◆ **Work to be completed**
Please repeat the records below exactly, skipping any pictures.

(Beginning of Input material)

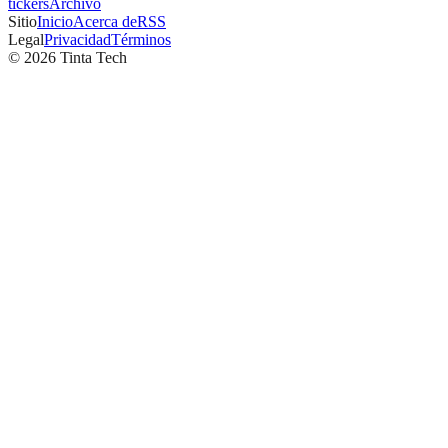
tickers
Archivo
Sitio
Inicio
Acerca de
RSS
Legal
Privacidad
Términos
©
2026
Tinta Tech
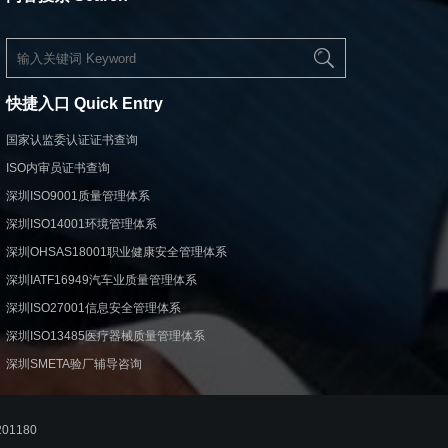
快捷入口 Quick Entry
国家认监委认证证书查询
ISO内审员证书查询
深圳ISO9001质量管理体系
深圳ISO14001环境管理体系
深圳OHSAS18001职业健康安全管理体系
深圳IATF16949汽车业质量管理体系
深圳ISO27001信息安全管理体系
深圳ISO13485医疗器械质量管理体系
深圳SMETA验厂辅导咨询
01180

(End of Input material)

◆ **Final answer**
tickers
Archivo
Sitio
Inicio
Acerca de
RSS
Legal
Privacidad
Términos
©
2026
Tinta Tech
快捷入口 Quick Entry
国家认监委认证证书查询
ISO内审员证书查询
深圳ISO9001质量管理体系
深圳ISO14001环境管理体系
深圳OHSAS18001职业健康安全管理体系
深圳IATF16949汽车业质量管理体系
深圳ISO27001信息安全管理体系
深圳ISO13485医疗器械质量管理体系
深圳SMETA验厂辅导咨询
01180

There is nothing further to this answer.